▸ WRITTEN TASK 1
Could you copy word for word the piece on contemplation below, from "Psalm 77 is" to "he emerged encouraged."?
:: READING TEXT ::
She died at the age of 79 in 2017. Married to an aeronautical engineer, David, they had two children and an active ministry in Great Britain and Cyprus. She held a degree in theology and history and was an expert teacher of the deaf but she was best known as an author of more than 40 books. Joyce Huggett had a special love for God and interest in prayer. Her books, Learning the Language of Prayer and The Joy of Listening to Godwould be excellent books to read. Consider what she had to share about the topic of contemplation:
Like meditation, contemplation involves putting ourselves into the hands of God so that he can change and transform our attitudes, perceptions and behavior. Like meditation, contemplation involves listening intently to the Word of God. And like meditation, contemplation requires stillness in order that we may open ourselves to God and his penetrating, powerful Word
Psalm 77:6,12—At night I remember my music; I meditate in my heart, and my spirit ponders . . . I will reflect on all You have done and meditate on Your actions.
Psalm 77 is a psalm of contemplation. Subtitled “Confidence In A Time Of Crisis” the struggling author cried out to God. In wondering if God had rejected him, he reflected on His work in the past and concluded that His Lord was great and His way was holy (vs. 13). Ultimately, because he placed himself into the hands of God, he emerged encouraged.
Too often because we live in frenetic times (which compound stress), we have abandoned stillness and lost the art of reflection. In an age where worth is measured by accomplishments we are so enamored with doing that we have lost sight of being. We get disoriented in the tangled jungle of activity. One can spend an entire lifetime in service yet insufficiently know the One being served. Yet, God is not impressed with what we have done for Him as He is with our loving Him, our coming faithfully into His presence.
:::
:: EXTRACTED ENTRIES ::
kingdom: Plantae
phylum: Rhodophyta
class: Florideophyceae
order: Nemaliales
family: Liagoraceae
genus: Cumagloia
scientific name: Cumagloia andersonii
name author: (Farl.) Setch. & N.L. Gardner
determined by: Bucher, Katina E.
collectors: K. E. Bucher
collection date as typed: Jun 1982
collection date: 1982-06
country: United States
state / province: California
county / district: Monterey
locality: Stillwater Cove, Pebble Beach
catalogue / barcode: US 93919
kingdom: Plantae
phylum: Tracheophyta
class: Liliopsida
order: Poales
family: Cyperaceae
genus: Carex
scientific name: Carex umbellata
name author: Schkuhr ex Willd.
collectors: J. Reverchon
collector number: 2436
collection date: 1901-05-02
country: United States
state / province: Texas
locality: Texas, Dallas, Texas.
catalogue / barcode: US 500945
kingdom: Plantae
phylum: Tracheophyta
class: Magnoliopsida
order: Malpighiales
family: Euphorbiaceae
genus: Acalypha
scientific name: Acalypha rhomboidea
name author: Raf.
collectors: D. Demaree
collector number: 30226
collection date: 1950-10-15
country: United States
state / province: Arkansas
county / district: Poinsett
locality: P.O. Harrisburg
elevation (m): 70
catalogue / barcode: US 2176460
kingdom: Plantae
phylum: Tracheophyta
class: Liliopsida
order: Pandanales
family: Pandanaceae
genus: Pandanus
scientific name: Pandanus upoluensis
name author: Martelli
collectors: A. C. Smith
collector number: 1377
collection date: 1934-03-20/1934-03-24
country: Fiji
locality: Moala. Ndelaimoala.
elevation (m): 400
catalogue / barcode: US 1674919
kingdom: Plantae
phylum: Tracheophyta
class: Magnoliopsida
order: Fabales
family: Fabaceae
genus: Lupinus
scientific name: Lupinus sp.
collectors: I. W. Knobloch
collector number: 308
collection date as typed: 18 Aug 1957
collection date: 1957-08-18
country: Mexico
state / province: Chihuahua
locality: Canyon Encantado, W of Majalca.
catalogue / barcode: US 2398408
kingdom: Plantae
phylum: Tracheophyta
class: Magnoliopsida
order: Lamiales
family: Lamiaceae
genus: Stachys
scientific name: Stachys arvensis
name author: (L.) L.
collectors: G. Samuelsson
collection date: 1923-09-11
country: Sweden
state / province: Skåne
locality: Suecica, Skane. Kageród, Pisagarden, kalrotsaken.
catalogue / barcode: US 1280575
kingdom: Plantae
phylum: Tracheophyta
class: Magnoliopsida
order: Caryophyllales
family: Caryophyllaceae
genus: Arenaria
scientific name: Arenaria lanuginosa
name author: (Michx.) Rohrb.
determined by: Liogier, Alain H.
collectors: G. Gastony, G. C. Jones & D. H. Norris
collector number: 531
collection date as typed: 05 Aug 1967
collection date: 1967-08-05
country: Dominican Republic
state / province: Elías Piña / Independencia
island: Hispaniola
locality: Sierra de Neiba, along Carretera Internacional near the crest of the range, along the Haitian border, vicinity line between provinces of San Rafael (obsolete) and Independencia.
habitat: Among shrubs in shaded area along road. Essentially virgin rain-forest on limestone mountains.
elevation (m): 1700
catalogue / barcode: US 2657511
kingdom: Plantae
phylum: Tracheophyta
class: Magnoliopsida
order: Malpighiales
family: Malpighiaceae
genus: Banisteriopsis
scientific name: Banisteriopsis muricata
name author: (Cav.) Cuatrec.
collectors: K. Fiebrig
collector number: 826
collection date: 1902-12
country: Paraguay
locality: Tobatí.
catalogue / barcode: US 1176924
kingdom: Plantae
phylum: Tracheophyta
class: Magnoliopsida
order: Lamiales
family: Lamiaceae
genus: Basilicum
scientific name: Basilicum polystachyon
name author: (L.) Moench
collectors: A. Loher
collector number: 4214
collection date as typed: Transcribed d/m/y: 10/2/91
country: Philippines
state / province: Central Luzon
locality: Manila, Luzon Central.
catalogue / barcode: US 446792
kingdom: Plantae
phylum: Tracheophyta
:::
▸ WRITTEN TASK 2
Can you quote the lines of the records above, from the line with "county / district: Poinsett" to the line with "elevation (m): 400", both included, without changing anything?

▸ WORKED SOLUTION 1
Psalm 77 is a psalm of contemplation. Subtitled “Confidence In A Time Of Crisis” the struggling author cried out to God. In wondering if God had rejected him, he reflected on His work in the past and concluded that His Lord was great and His way was holy (vs. 13). Ultimately, because he placed himself into the hands of God, he emerged encouraged.

▸ WORKED SOLUTION 2
county / district: Poinsett
locality: P.O. Harrisburg
elevation (m): 70
catalogue / barcode: US 2176460
kingdom: Plantae
phylum: Tracheophyta
class: Liliopsida
order: Pandanales
family: Pandanaceae
genus: Pandanus
scientific name: Pandanus upoluensis
name author: Martelli
collectors: A. C. Smith
collector number: 1377
collection date: 1934-03-20/1934-03-24
country: Fiji
locality: Moala. Ndelaimoala.
elevation (m): 400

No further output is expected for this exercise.